EXERCISE INPUT –
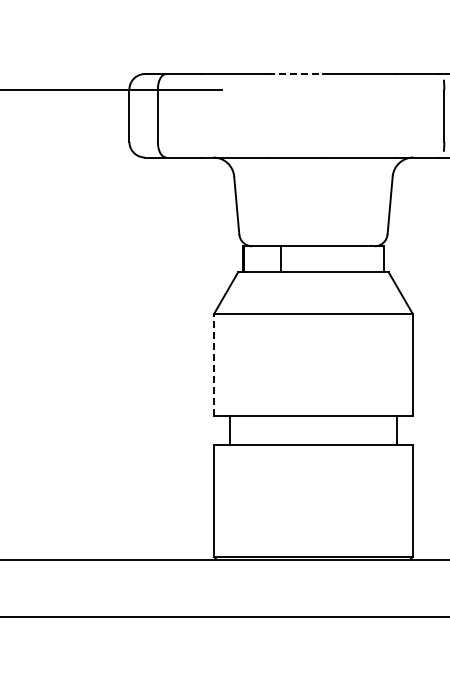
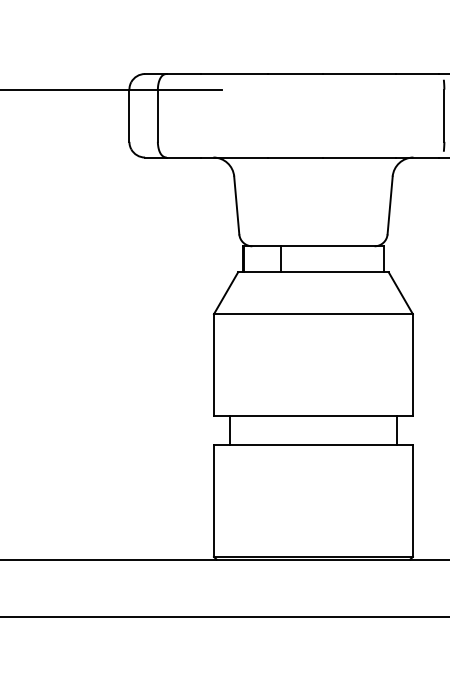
line at (295, 74): dashed -> solid
line at (213, 365): dashed -> solid
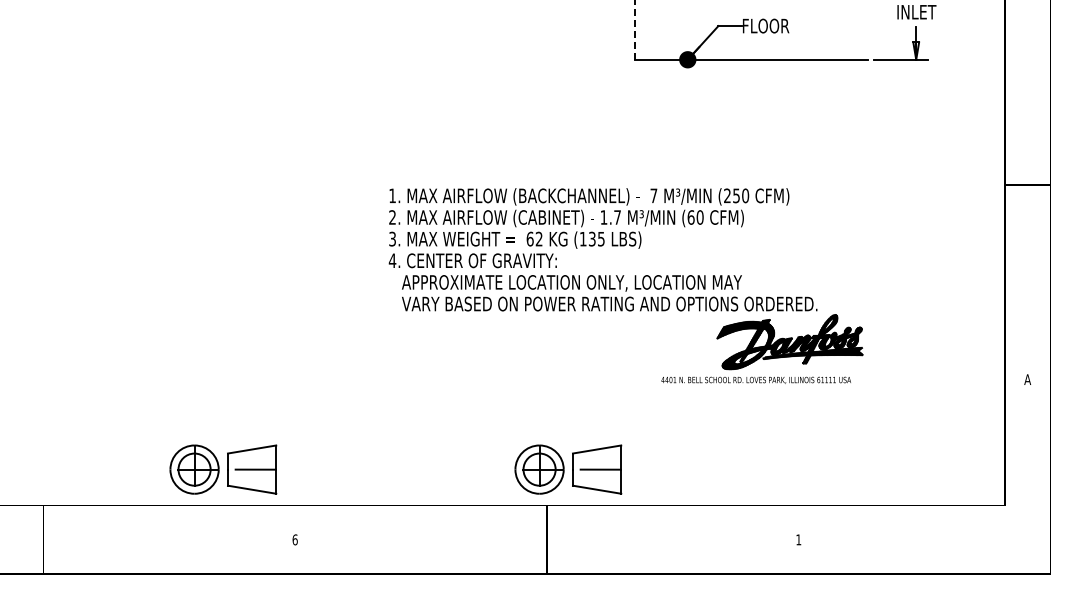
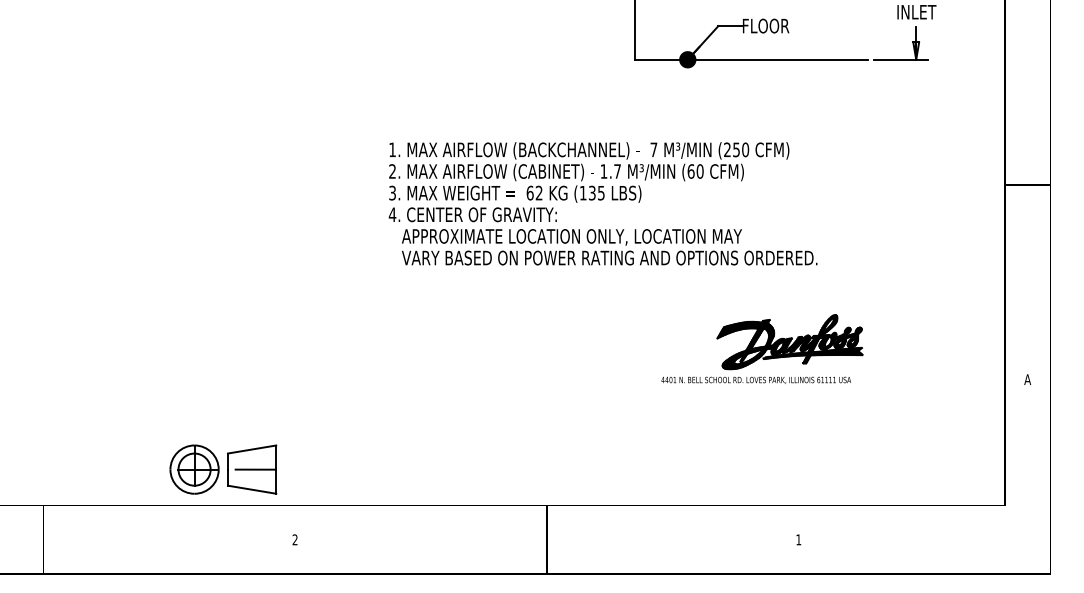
line at (635, 29): dashed -> solid
text at (602, 249) position: (602, 249) -> (602, 203)
part at (568, 469): present -> none
text at (294, 539): 6 -> 2
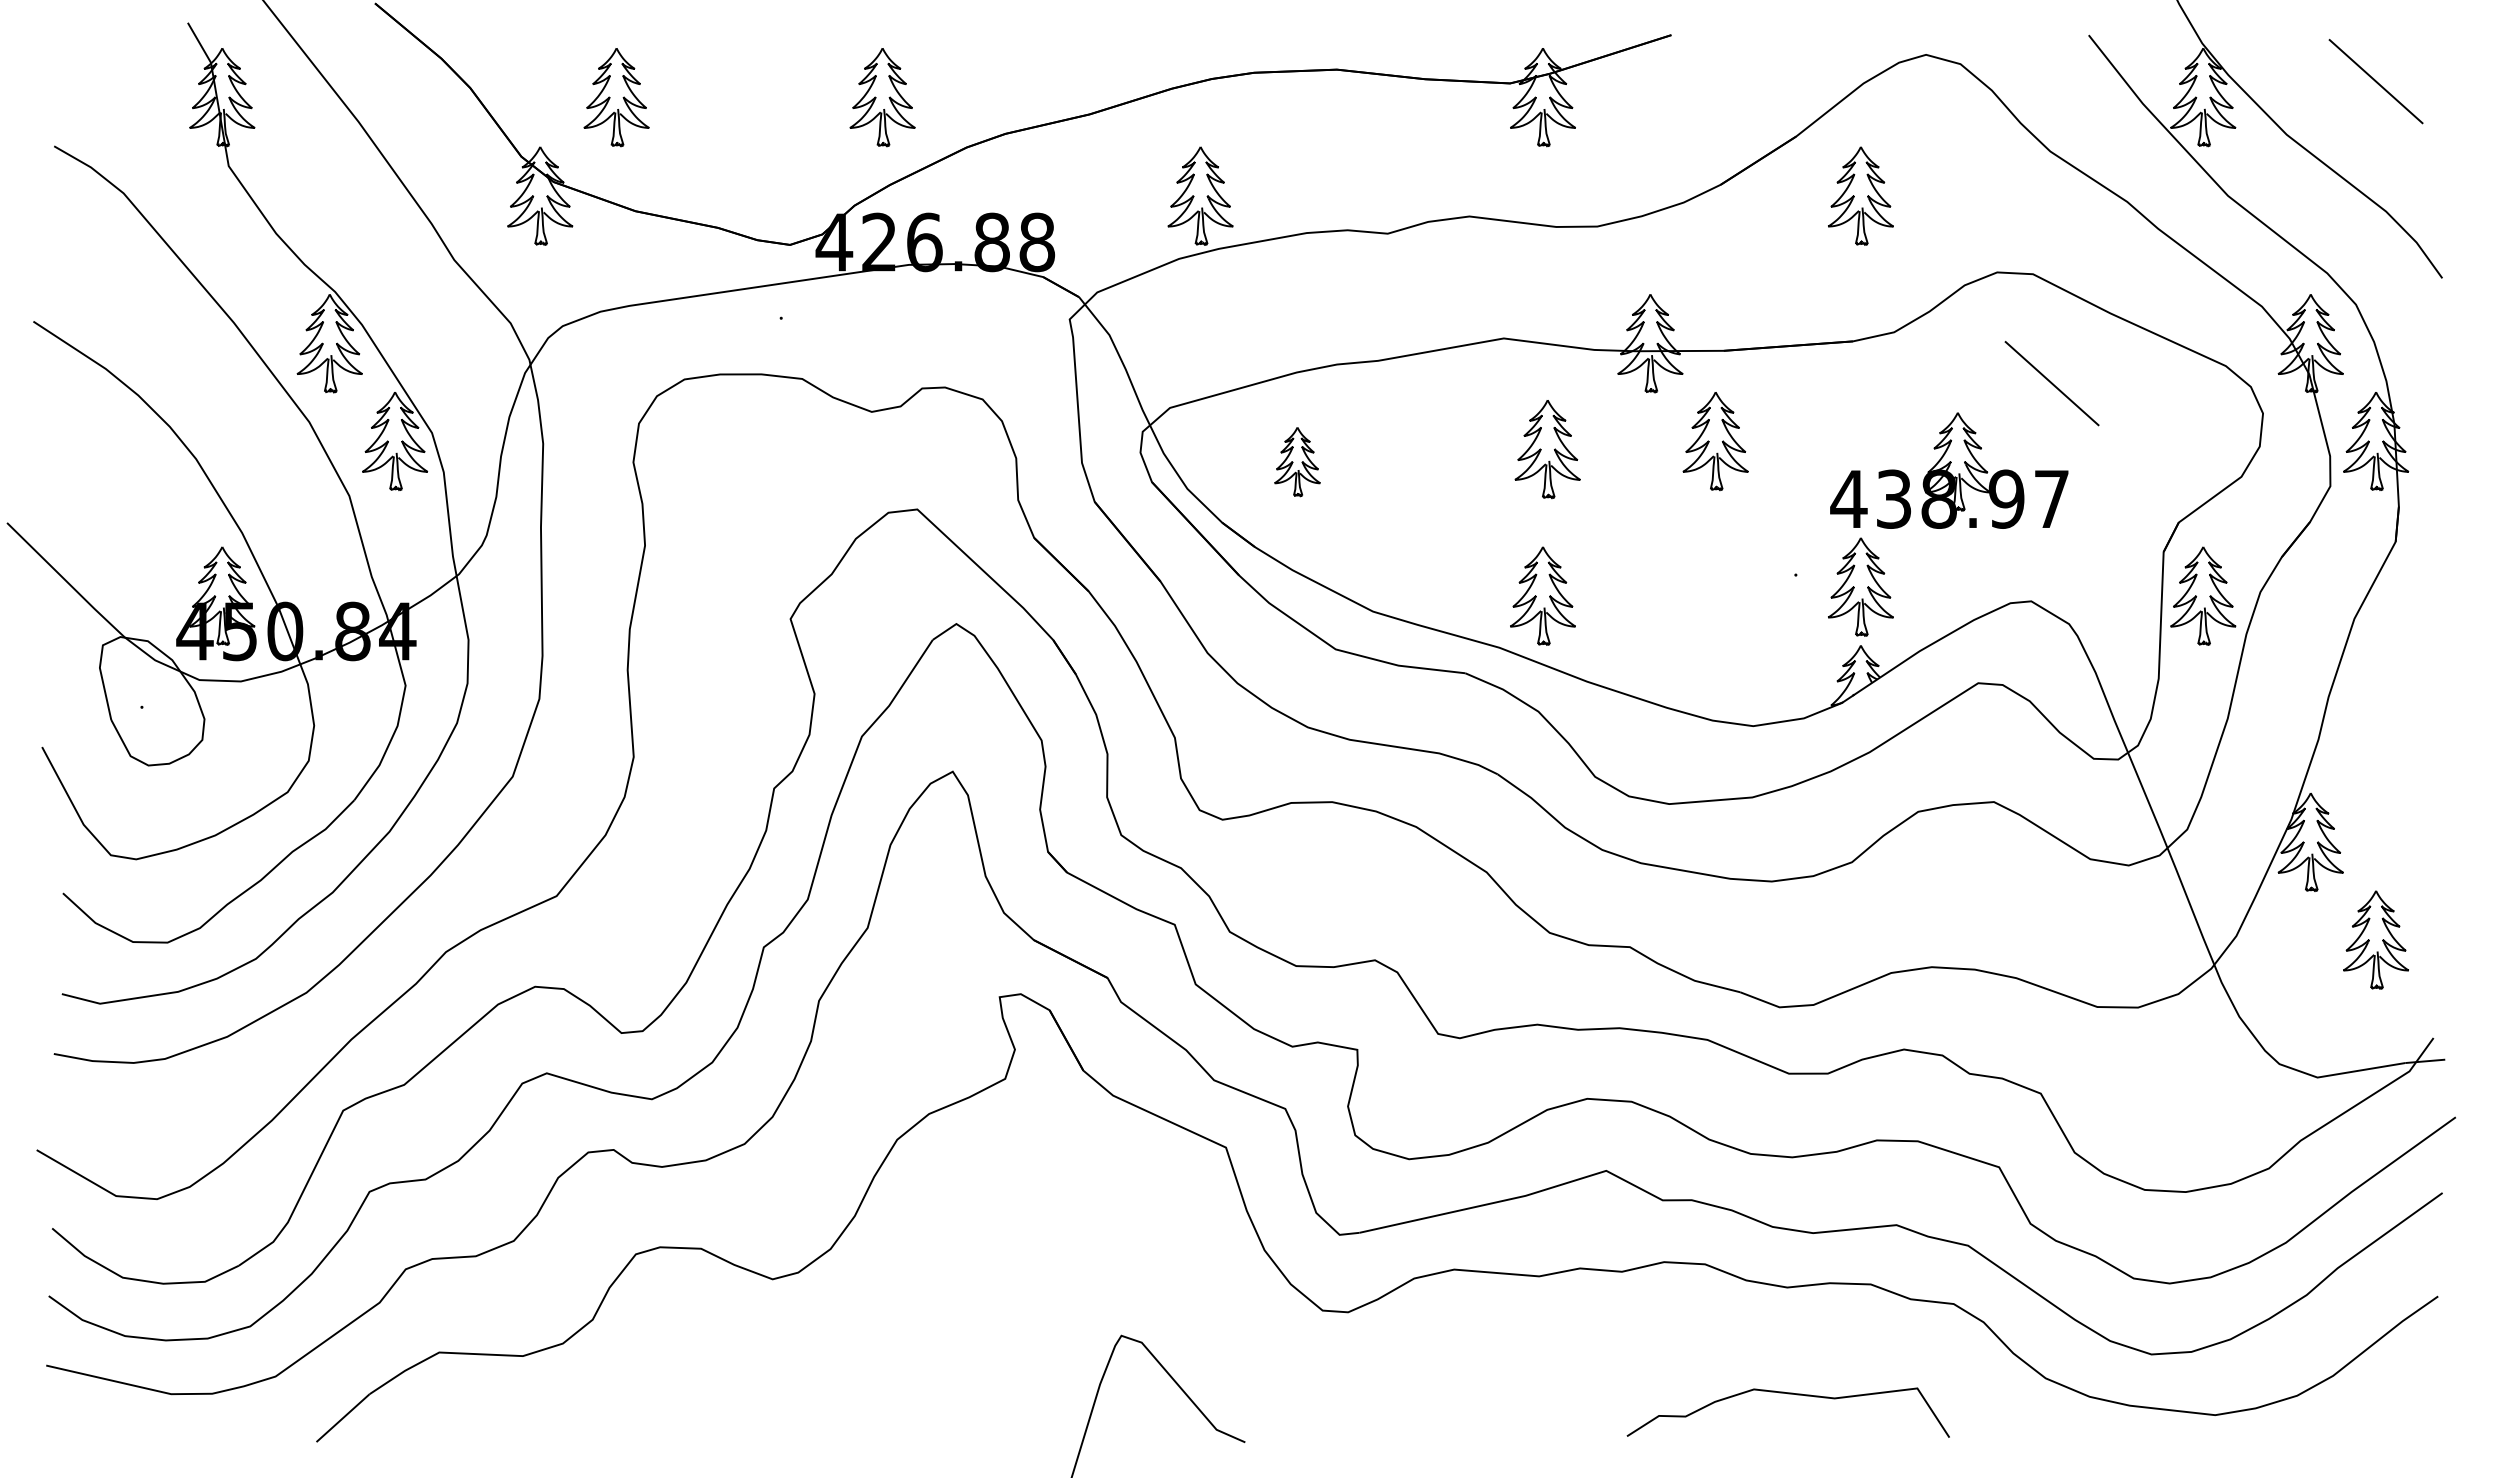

STATED EXERCISE – Copy every line of the material above word for word, and leave out the pictures.

SOLVED EXERCISE –
line at (295, 74): dashed -> solid
line at (213, 365): dashed -> solid
line at (635, 29): dashed -> solid
text at (602, 249) position: (602, 249) -> (602, 203)
part at (568, 469): present -> none
text at (294, 539): 6 -> 2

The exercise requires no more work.